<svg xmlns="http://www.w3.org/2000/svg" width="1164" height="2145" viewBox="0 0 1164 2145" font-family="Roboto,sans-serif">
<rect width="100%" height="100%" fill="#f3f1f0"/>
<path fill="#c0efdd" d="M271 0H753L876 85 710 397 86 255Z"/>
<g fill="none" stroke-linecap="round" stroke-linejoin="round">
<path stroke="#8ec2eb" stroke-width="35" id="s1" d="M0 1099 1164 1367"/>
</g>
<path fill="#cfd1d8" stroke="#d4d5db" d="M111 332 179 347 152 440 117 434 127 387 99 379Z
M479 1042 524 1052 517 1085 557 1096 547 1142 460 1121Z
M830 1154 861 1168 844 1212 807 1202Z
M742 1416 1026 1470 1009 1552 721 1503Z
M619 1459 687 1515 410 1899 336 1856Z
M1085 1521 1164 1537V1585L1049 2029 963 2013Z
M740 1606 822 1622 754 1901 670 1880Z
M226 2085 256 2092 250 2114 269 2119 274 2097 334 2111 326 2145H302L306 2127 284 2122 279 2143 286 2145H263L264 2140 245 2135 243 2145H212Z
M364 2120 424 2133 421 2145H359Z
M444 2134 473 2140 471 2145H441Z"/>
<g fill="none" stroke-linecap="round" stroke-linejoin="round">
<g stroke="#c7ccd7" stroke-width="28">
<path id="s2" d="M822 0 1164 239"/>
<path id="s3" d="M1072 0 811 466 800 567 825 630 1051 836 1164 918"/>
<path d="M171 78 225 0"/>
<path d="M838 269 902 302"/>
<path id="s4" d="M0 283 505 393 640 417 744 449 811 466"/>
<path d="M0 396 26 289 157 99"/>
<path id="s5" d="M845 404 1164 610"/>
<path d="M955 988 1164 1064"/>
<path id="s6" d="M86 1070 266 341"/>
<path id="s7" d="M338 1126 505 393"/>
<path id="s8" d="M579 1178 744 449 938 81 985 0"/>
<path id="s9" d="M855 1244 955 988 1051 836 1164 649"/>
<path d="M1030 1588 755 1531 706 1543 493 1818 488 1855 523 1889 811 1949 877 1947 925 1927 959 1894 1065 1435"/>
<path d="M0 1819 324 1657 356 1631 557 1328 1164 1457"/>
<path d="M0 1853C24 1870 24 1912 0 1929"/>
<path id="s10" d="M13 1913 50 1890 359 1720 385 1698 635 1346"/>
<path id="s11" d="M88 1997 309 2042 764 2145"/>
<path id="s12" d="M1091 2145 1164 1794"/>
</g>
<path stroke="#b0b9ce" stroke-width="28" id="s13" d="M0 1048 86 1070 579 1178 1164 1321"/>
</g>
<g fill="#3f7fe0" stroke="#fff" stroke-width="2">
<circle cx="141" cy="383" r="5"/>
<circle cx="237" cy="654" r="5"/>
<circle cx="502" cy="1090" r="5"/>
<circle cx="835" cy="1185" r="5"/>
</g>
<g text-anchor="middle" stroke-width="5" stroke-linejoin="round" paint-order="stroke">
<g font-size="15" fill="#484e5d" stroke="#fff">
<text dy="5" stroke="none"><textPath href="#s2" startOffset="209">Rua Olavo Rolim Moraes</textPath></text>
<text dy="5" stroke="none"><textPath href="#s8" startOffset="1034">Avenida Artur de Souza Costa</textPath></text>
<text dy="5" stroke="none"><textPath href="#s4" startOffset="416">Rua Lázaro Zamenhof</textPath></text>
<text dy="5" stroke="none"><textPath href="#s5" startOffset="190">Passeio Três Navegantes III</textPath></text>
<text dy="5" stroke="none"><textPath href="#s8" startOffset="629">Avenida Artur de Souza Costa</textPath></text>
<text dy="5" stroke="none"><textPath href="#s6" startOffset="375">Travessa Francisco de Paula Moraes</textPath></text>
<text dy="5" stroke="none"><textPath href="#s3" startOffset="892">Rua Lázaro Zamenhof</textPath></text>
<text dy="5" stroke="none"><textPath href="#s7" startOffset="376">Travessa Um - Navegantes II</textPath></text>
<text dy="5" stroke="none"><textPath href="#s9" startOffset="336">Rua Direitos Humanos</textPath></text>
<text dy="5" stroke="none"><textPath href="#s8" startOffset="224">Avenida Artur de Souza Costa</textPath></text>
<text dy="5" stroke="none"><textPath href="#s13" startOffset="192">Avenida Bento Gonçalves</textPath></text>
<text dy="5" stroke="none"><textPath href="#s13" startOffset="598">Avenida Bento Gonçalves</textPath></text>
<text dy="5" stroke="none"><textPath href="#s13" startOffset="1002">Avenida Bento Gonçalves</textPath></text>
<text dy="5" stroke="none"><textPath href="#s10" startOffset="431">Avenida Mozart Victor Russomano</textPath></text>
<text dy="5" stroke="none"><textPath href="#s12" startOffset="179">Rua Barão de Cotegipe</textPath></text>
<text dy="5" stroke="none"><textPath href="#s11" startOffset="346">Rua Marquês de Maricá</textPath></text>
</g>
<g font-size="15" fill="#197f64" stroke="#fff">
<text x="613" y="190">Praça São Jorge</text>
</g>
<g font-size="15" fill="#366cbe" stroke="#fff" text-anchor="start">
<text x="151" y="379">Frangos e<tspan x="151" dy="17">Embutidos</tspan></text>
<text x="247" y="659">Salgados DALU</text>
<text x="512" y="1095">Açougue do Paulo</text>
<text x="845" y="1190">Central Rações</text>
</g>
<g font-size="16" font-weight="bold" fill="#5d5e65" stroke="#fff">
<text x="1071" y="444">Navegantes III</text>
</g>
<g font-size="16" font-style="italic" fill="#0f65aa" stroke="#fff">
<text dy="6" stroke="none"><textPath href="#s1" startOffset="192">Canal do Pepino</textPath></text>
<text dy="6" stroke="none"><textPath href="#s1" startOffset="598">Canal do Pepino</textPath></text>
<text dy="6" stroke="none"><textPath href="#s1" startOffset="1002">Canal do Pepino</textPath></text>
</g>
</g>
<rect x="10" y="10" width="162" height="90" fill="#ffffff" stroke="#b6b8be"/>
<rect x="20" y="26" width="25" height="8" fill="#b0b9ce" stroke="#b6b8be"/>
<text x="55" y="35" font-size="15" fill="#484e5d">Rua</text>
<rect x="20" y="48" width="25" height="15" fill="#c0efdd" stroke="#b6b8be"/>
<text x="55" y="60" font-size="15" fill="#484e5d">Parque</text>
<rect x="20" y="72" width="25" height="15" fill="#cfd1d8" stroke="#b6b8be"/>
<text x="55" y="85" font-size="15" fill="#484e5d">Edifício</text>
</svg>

---------------

● About this exercise: The answer is every entry, repeated word for word.

● Exercise output:
<svg xmlns="http://www.w3.org/2000/svg" width="1164" height="2145" viewBox="0 0 1164 2145" font-family="Roboto,sans-serif">
<rect width="100%" height="100%" fill="#f3f1f0"/>
<path fill="#c0efdd" d="M271 0H753L876 85 710 397 86 255Z"/>
<g fill="none" stroke-linecap="round" stroke-linejoin="round">
<path stroke="#8ec2eb" stroke-width="35" id="s1" d="M0 1099 1164 1367"/>
</g>
<path fill="#cfd1d8" stroke="#d4d5db" d="M111 332 179 347 152 440 117 434 127 387 99 379Z
M479 1042 524 1052 517 1085 557 1096 547 1142 460 1121Z
M830 1154 861 1168 844 1212 807 1202Z
M742 1416 1026 1470 1009 1552 721 1503Z
M619 1459 687 1515 410 1899 336 1856Z
M1085 1521 1164 1537V1585L1049 2029 963 2013Z
M740 1606 822 1622 754 1901 670 1880Z
M226 2085 256 2092 250 2114 269 2119 274 2097 334 2111 326 2145H302L306 2127 284 2122 279 2143 286 2145H263L264 2140 245 2135 243 2145H212Z
M364 2120 424 2133 421 2145H359Z
M444 2134 473 2140 471 2145H441Z"/>
<g fill="none" stroke-linecap="round" stroke-linejoin="round">
<g stroke="#c7ccd7" stroke-width="28">
<path id="s2" d="M822 0 1164 239"/>
<path id="s3" d="M1072 0 811 466 800 567 825 630 1051 836 1164 918"/>
<path d="M171 78 225 0"/>
<path d="M838 269 902 302"/>
<path id="s4" d="M0 283 505 393 640 417 744 449 811 466"/>
<path d="M0 396 26 289 157 99"/>
<path id="s5" d="M845 404 1164 610"/>
<path d="M955 988 1164 1064"/>
<path id="s6" d="M86 1070 266 341"/>
<path id="s7" d="M338 1126 505 393"/>
<path id="s8" d="M579 1178 744 449 938 81 985 0"/>
<path id="s9" d="M855 1244 955 988 1051 836 1164 649"/>
<path d="M1030 1588 755 1531 706 1543 493 1818 488 1855 523 1889 811 1949 877 1947 925 1927 959 1894 1065 1435"/>
<path d="M0 1819 324 1657 356 1631 557 1328 1164 1457"/>
<path d="M0 1853C24 1870 24 1912 0 1929"/>
<path id="s10" d="M13 1913 50 1890 359 1720 385 1698 635 1346"/>
<path id="s11" d="M88 1997 309 2042 764 2145"/>
<path id="s12" d="M1091 2145 1164 1794"/>
</g>
<path stroke="#b0b9ce" stroke-width="28" id="s13" d="M0 1048 86 1070 579 1178 1164 1321"/>
</g>
<g fill="#3f7fe0" stroke="#fff" stroke-width="2">
<circle cx="141" cy="383" r="5"/>
<circle cx="237" cy="654" r="5"/>
<circle cx="502" cy="1090" r="5"/>
<circle cx="835" cy="1185" r="5"/>
</g>
<g text-anchor="middle" stroke-width="5" stroke-linejoin="round" paint-order="stroke">
<g font-size="15" fill="#484e5d" stroke="#fff">
<text dy="5" stroke="none"><textPath href="#s2" startOffset="209">Rua Olavo Rolim Moraes</textPath></text>
<text dy="5" stroke="none"><textPath href="#s8" startOffset="1034">Avenida Artur de Souza Costa</textPath></text>
<text dy="5" stroke="none"><textPath href="#s4" startOffset="416">Rua Lázaro Zamenhof</textPath></text>
<text dy="5" stroke="none"><textPath href="#s5" startOffset="190">Passeio Três Navegantes III</textPath></text>
<text dy="5" stroke="none"><textPath href="#s8" startOffset="629">Avenida Artur de Souza Costa</textPath></text>
<text dy="5" stroke="none"><textPath href="#s6" startOffset="375">Travessa Francisco de Paula Moraes</textPath></text>
<text dy="5" stroke="none"><textPath href="#s3" startOffset="892">Rua Lázaro Zamenhof</textPath></text>
<text dy="5" stroke="none"><textPath href="#s7" startOffset="376">Travessa Um - Navegantes II</textPath></text>
<text dy="5" stroke="none"><textPath href="#s9" startOffset="336">Rua Direitos Humanos</textPath></text>
<text dy="5" stroke="none"><textPath href="#s8" startOffset="224">Avenida Artur de Souza Costa</textPath></text>
<text dy="5" stroke="none"><textPath href="#s13" startOffset="192">Avenida Bento Gonçalves</textPath></text>
<text dy="5" stroke="none"><textPath href="#s13" startOffset="598">Avenida Bento Gonçalves</textPath></text>
<text dy="5" stroke="none"><textPath href="#s13" startOffset="1002">Avenida Bento Gonçalves</textPath></text>
<text dy="5" stroke="none"><textPath href="#s10" startOffset="431">Avenida Mozart Victor Russomano</textPath></text>
<text dy="5" stroke="none"><textPath href="#s12" startOffset="179">Rua Barão de Cotegipe</textPath></text>
<text dy="5" stroke="none"><textPath href="#s11" startOffset="346">Rua Marquês de Maricá</textPath></text>
</g>
<g font-size="15" fill="#197f64" stroke="#fff">
<text x="613" y="190">Praça São Jorge</text>
</g>
<g font-size="15" fill="#366cbe" stroke="#fff" text-anchor="start">
<text x="151" y="379">Frangos e<tspan x="151" dy="17">Embutidos</tspan></text>
<text x="247" y="659">Salgados DALU</text>
<text x="512" y="1095">Açougue do Paulo</text>
<text x="845" y="1190">Central Rações</text>
</g>
<g font-size="16" font-weight="bold" fill="#5d5e65" stroke="#fff">
<text x="1071" y="444">Navegantes III</text>
</g>
<g font-size="16" font-style="italic" fill="#0f65aa" stroke="#fff">
<text dy="6" stroke="none"><textPath href="#s1" startOffset="192">Canal do Pepino</textPath></text>
<text dy="6" stroke="none"><textPath href="#s1" startOffset="598">Canal do Pepino</textPath></text>
<text dy="6" stroke="none"><textPath href="#s1" startOffset="1002">Canal do Pepino</textPath></text>
</g>
</g>
<rect x="10" y="10" width="162" height="90" fill="#ffffff" stroke="#b6b8be"/>
<rect x="20" y="26" width="25" height="8" fill="#b0b9ce" stroke="#b6b8be"/>
<text x="55" y="35" font-size="15" fill="#484e5d">Rua</text>
<rect x="20" y="48" width="25" height="15" fill="#c0efdd" stroke="#b6b8be"/>
<text x="55" y="60" font-size="15" fill="#484e5d">Parque</text>
<rect x="20" y="72" width="25" height="15" fill="#cfd1d8" stroke="#b6b8be"/>
<text x="55" y="85" font-size="15" fill="#484e5d">Edifício</text>
</svg>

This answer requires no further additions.